You’ve seen them before. You’ve even seem the charming strangers with nothing behind their eyes. Carey’s been fighting them since the seventies. Kaitlyn just found out about them a couple weeks ago. To being hunted endlessly by the empty one that nearly killed them, they’ll have to track him down first. Meanwhile a blast from Carey’s past turns up and she doesn’t seem interested in helping save the day.

Robert Brockway’s The Empty Ones is a decent follow up to The Unnoticeables and a solid book in its own right. It’s definitely a middle book, though one that has the courtesy of tying up its own story before jumping for the next book.
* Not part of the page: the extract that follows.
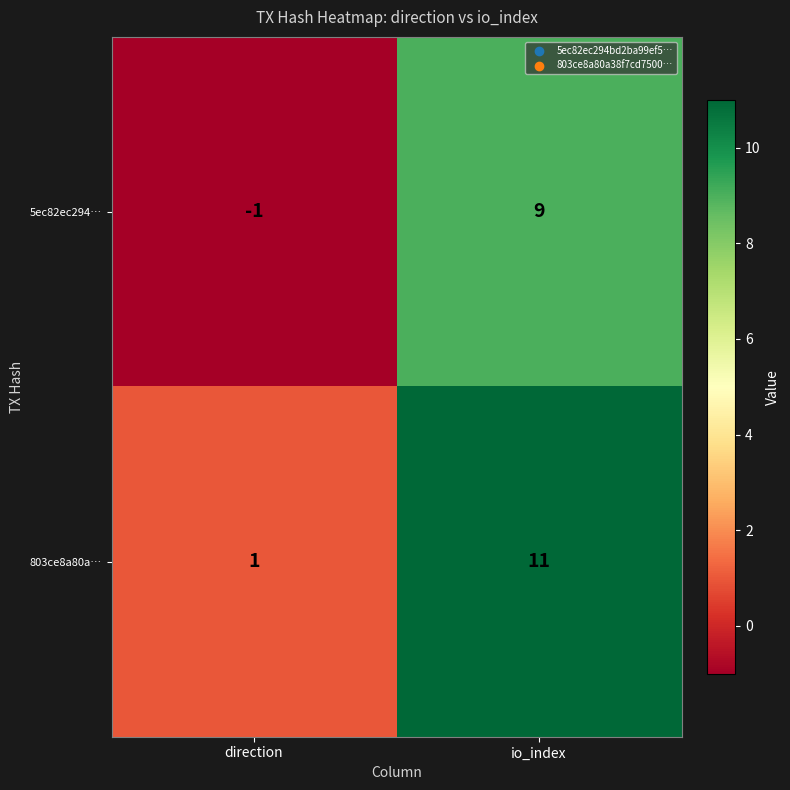

Reading left to right, transcribe all the data shown in this chart.

5ec82ec294…: -1	9
803ce8a80a…: 1	11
It being a middle book is sort of where my big complaint comes from. With The Unnoticeables there was an awareness that there had to be more creepies than just what the protagonists were dealing with, but it was pretty well all small scale stuff. It was local, almost personal, to the protagonists so it felt huge and each thing they stumbled into built it up more and reinforced how out of their depths they were. This book doesn’t have that. It physically takes the protagonists out of their usual haunts and has them chasing the monsters. Having that makes the whole plot feel smaller, or less, even as the stakes are higher this time around.

Part of what makes this an issue is the difference between what the reader knows from the 2013 sections and what the reader learns from the 1978 sections of the book. In the first book, the split timelines worked really well because it allowed the reader to see something in action and then learn about it or vice versa. The parallels aren’t nearly as clean in The Empty Ones, so we get a lot of new information in the past that doesn’t really seem to inform the present or the previous book. It can feel  awkward even when it does land right, making scenes feel off kilter and characters feel not like themselves.
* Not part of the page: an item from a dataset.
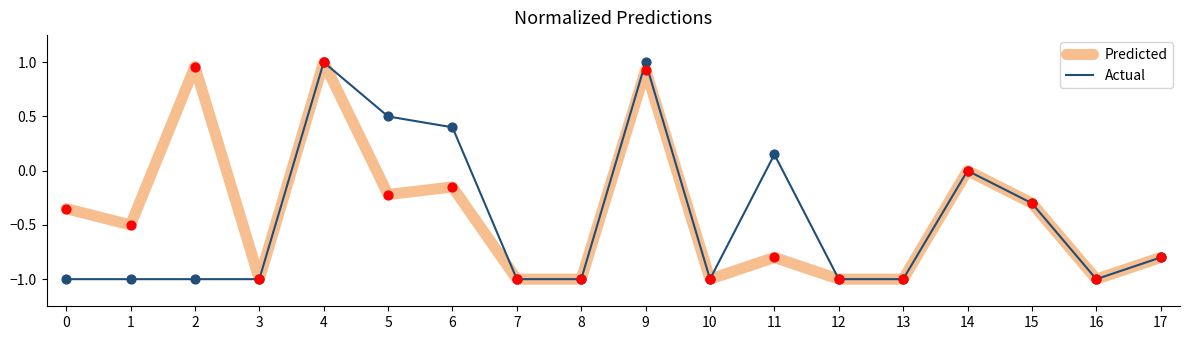

Is the value of Predicted at 2 greater than the value of Actual at 5?

Yes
That’s a big part of what I meant when I said it’s solid in its own right but only a decent follow up. On its own, The Empty Ones has a lot of the same energy and punch as The Unnoticeables. The characters are still easy to care about. The monsters are still that extra spark of creepy. Even the new things that don’t totally work in context of the previous book are really cool if taken as part of a standalone novel. Reading it as a sequel though leads to comparisons and little rough spots throughout. The wonderful bittersweet ending to The Unnoticeables is suddenly fractured because we don’t have to wonder how Carey got from there to being nearly alone. Sammy Six’s story matters a whole lot less now because of new details. What’s lost is a lot of character stuff, and not necessarily little stuff at that.

On its own this is a really fun book. The antagonists are far stronger than the heroes, so the heroes have to be clever or just runaway. The characters feel very human or that perfect degree of just slightly wrong. The tone is by and large spot on. Emotive scenes hit the right chords, generally at the right times. And ultimately, while I like it better on its own than as a sequel, it makes me want to keep reading. I want to see where everything goes.

So, where does this leave The Empty Ones? As a standalone book it would be nearly a five out of five. The issue is that it follows a book that I would more than happily give a five to and, while it does well on its own, it doesn’t stack up to the book it follows. So that earns The Empty Ones a four out of five.